Fuel consumption and emissions reduced

Eco-friendliness and comfort (reduced emissions, lower fuel consumption, higher performance) are key objectives for automotive developers. To meet OEM and end consumer requirements, ThyssenKrupp Gerlach collaborates closely with its customers to develop solutions aimed at optimizing crankshaft weight and reducing friction.

Lighter webs

Once the initial design and sizing of the crankshaft is completed, work on optimizing the web geometry can begin. Weight reduction can be achieved by different measures:
• Reducing the web and counterweight surfaces to be machined: it must be ensured that the counterweights are designed in such a way that final balancing can be performed reliably.
• Alternative counterweight design: with optimized design, four counterweights can be enough to balance masses and reduce bending rather than eight.
• Optimizing web shoulder geometry under consideration of process requirements: an optimized design has a positive impact on material flow during forging and improves impression filling. This reduces the amount of material used and also lowers die wear.
• Recessing below the connecting rod bearings: during forging it is ensured that these weight reductions do not impede the material flow.

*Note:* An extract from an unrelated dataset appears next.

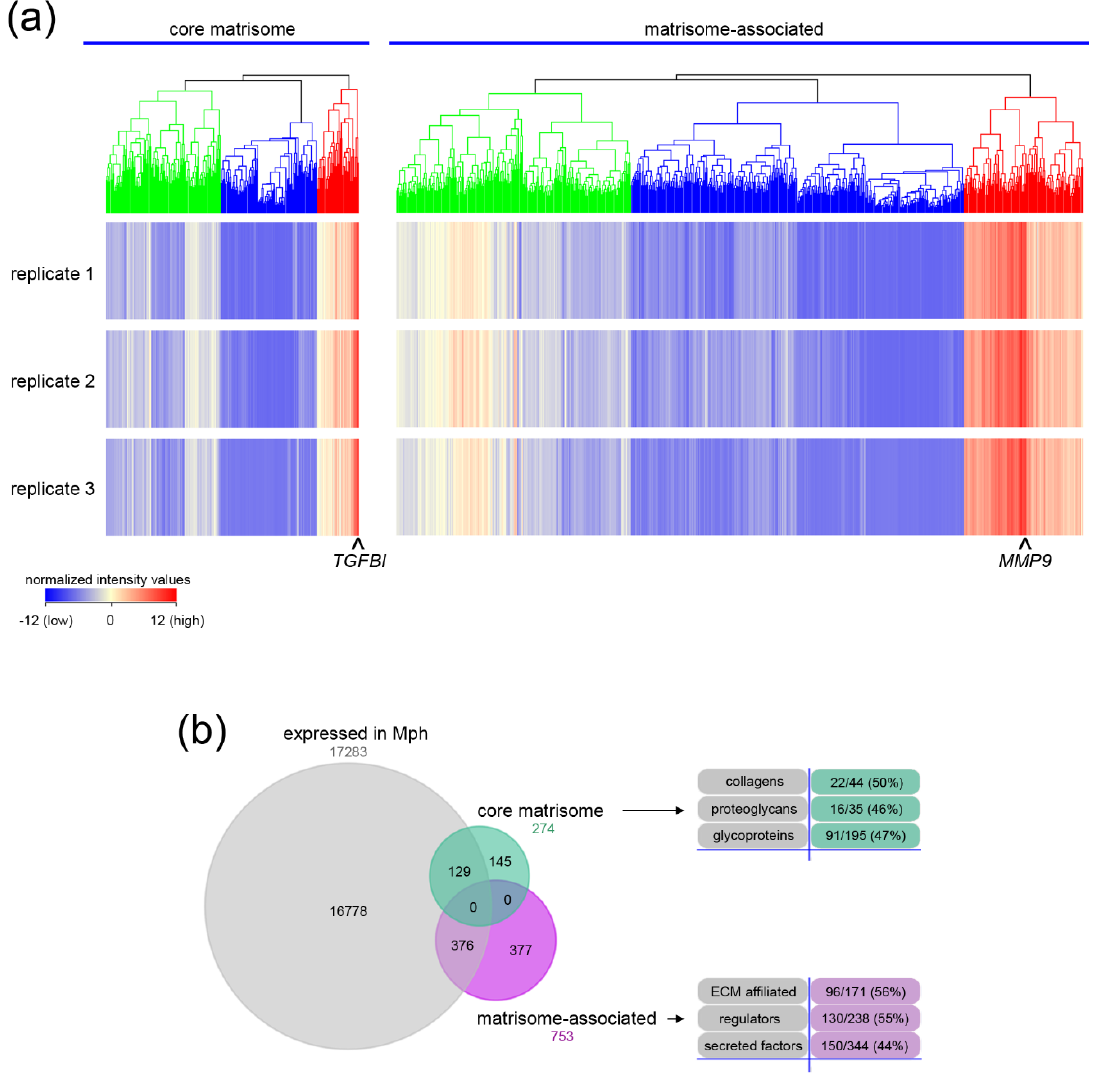
Figure 1. Transcriptome analysis of the matrisome of primary human macrophages. ( a ) Non-averaged hierarchical clustered intensity plot (distant metrics–euclidean, linkage rule–ward’s) of core matrisome and matrisome-associated genes in macrophages is shown. Clusters of intermediate (green), low (blue) and high (red) expression are highlighted. The normalized intensity values of the individual replicates are shown. The highest expressed gene within the core matrisome TGFBI (transforming growth factor beta induced) and the matrisome-associated MMP9 (matrix metalloproteinase 9) are indicated. ( b ) The proportion of entities within the core matrisome or matrisome-associated cluster are shown in a Venn diagram. The numbers and percentages of regulated genes found in subcategories are listed.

With reference to a four-cylinder passenger car diesel engine, ThyssenKrupp Gerlach has succeeded in reducing the weight of the unmachined part by 22 percent through optimized web geometry.

Reduced friction

To keep fuel consumption low and optimize vehicle performance, mechanical friction losses on the corresponding engine components must be minimized. ThyssenKrupp Gerlach is cooperating with its customers’ development engineers to exploit the potential for reducing bearing sizes on forged crankshafts.

As the crankshaft bearings are in direct contact with the friction bearings of the connecting rods and the bearing seats, smaller bearings will reduce the contact surfaces and thus lower friction. However, the lower-sized bearings also reduce the strength and stiffness of the crankshaft. These weaknesses can be offset by using alternative materials and production processes. It is also possible to modify web geometry in line with stresses so as to strengthen the crankshaft as a whole.

Whichever optimization approach is taken, it must be ensured that the crankshaft performs its function in the overall cranktrain and that it meets engine criteria in respect of performance, fuel consumption and acoustics.

Current development trends show that forged crankshafts offer the ideal opportunity for reducing bearing sizes due to the outstanding mechanical properties of the material.